Source data:
***

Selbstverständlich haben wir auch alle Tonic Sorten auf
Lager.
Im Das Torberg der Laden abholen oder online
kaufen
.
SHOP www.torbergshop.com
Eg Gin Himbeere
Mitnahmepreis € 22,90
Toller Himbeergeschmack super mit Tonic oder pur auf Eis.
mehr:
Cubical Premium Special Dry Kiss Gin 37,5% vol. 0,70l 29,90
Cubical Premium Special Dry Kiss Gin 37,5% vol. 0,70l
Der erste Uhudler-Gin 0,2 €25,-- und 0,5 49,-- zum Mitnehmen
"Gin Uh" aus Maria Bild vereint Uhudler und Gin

***

Only lines that contain "Kiss" are needed, so copy each of them from the data.

Response to this exercise >>
Cubical Premium Special Dry Kiss Gin 37,5% vol. 0,70l 29,90
Cubical Premium Special Dry Kiss Gin 37,5% vol. 0,70l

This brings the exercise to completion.